Em 1983, a volta dos exilados foi incentivada pelo enfraquecimento do regime. O abrandamento da repressão permitiu que novas manifestações acerca de tudo o que tinha se desenrolado começassem a emergir. Uma delas, composta pelo grupo Twist, Pensé que se trataban de cieguitos, explicita a dinâmica dos desaparecimentos, muitas vezes injustificados. A música narra em primeira pessoa a história de um jovem que, em um sábado à noite de calor, decide ir ao cinema e termina preso. 



Já a banda Fabulosos Cadillacs incorporou no repertório do disco El León, de 1992, a músicaDesapariciones, de 1984, composta pelo panamenho Rubén Blades, ferrenho crítico dos regimes repressores instaurados na América Latina no último século. 



Já em 1998, o grupo de rock Bersuit Vergarabat compôs a música Vuelos (já meus olhos são barro/ na inundação/ que cresce, decresce/ aparece e se vai), em homenagem ao jornalista Horacio Verbistky, autor do livro El Vuelo, uma investigação sobre os chamados “vôos da morte” (em que prisioneiros eram atirados ao mar de um avião) e sobre a cumplicidade da igreja católica com a ditadura.

-.-.-

PEDIDO DE TRABALHO 1: Diga se cada afirmação concorda com o trecho sobre música e ditadura, respondendo sim ou não e citando as palavras exatas do trecho que decidem: (a) a música do grupo Twist conta, em primeira pessoa, a história de um jovem que vai ao cinema e acaba preso; (b) a música Desapariciones foi composta pela banda Fabulosos Cadillacs; (c) o grupo Bersuit Vergarabat compôs a música Vuelos em 1998.
PEDIDO DE TRABALHO 2: Cite do trecho sobre música e ditadura a parte entre "Já a banda Fabulosos" e "no último século.", inclusive, sem mudar nada.

Dados tirados de uma coleção:
-.-.-

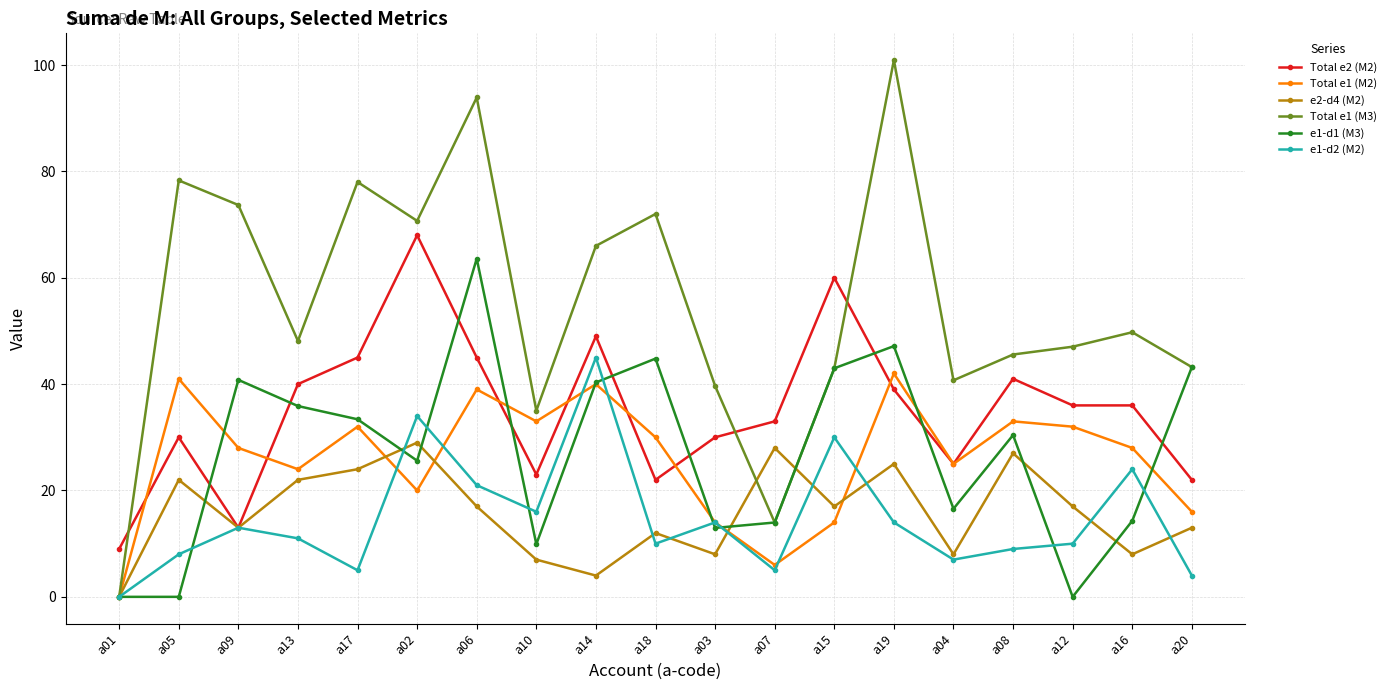

At which category is the sum across all series the highest?

a06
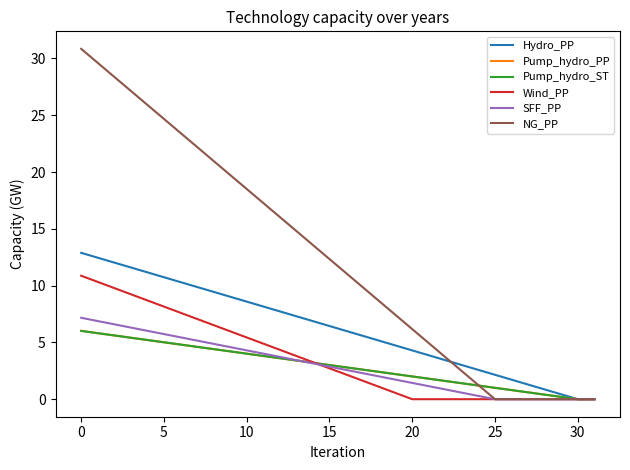

True or false: NG_PP and Pump_hydro_PP intersect in this chart.

True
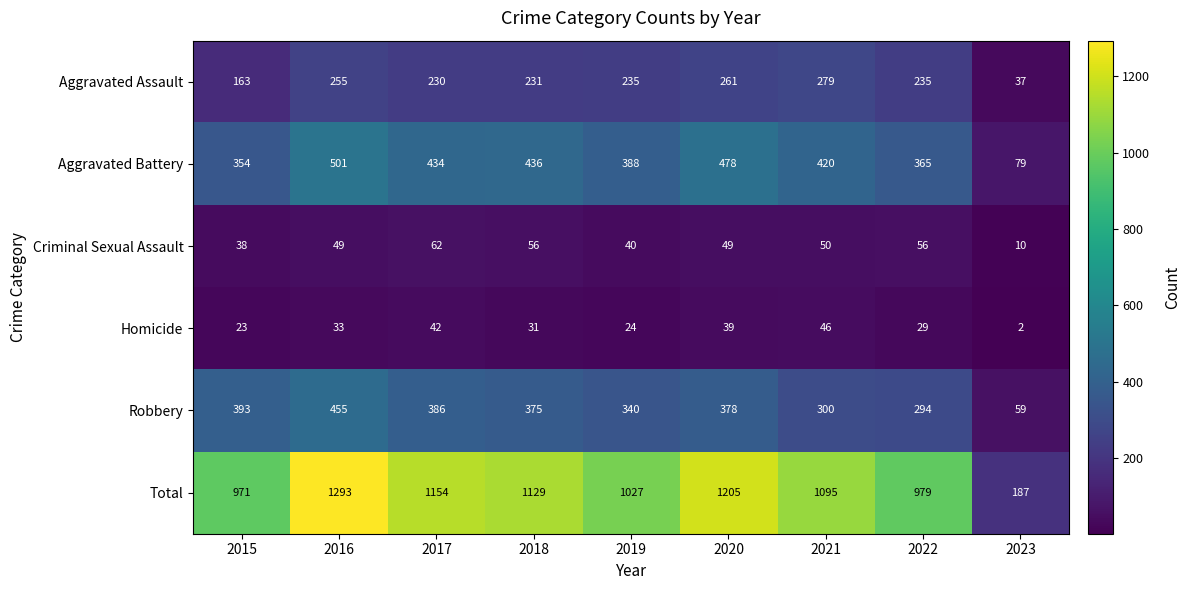

List the series in order of their peak value, lowest first.

Homicide, Criminal Sexual Assault, Aggravated Assault, Robbery, Aggravated Battery, Total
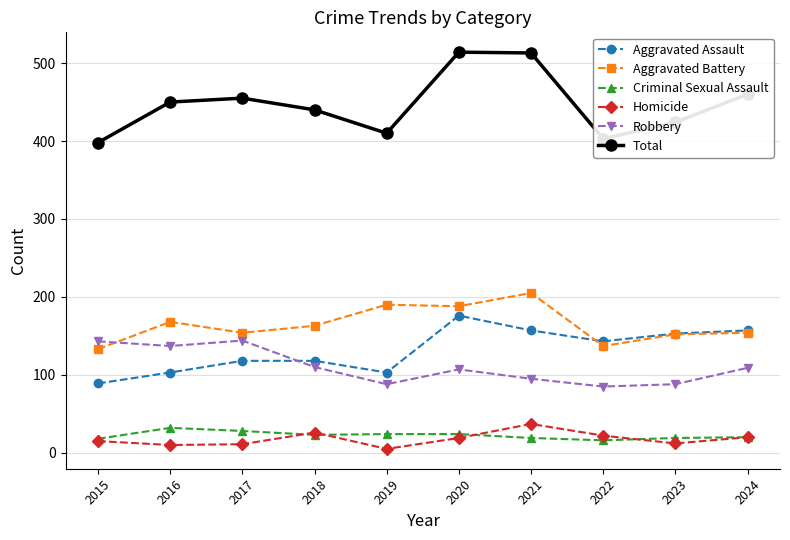

How many distinct data groups are displayed?

6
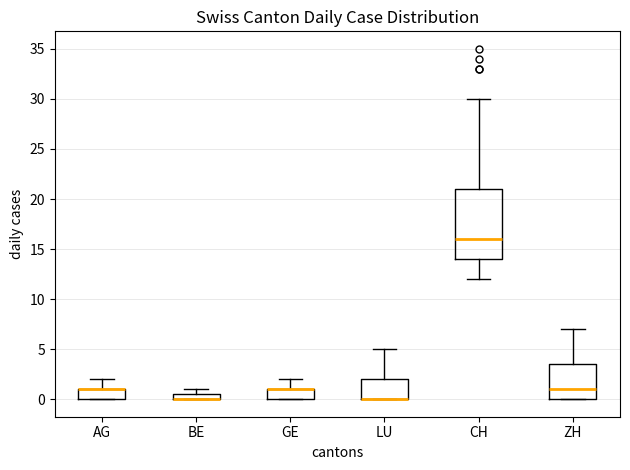

Comparing the boxes themselves (not the whiskers), which one is the tallest?

CH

-.-.-

RESPOSTA 1:
(a) Sim: "A música narra em primeira pessoa a história de um jovem que, em um sábado à noite de calor, decide ir ao cinema e termina preso."
(b) Não: "composta pelo panamenho Rubén Blades"
(c) Sim: "Já em 1998, o grupo de rock Bersuit Vergarabat compôs a música Vuelos"

RESPOSTA 2:
Já a banda Fabulosos Cadillacs incorporou no repertório do disco El León, de 1992, a músicaDesapariciones, de 1984, composta pelo panamenho Rubén Blades, ferrenho crítico dos regimes repressores instaurados na América Latina no último século.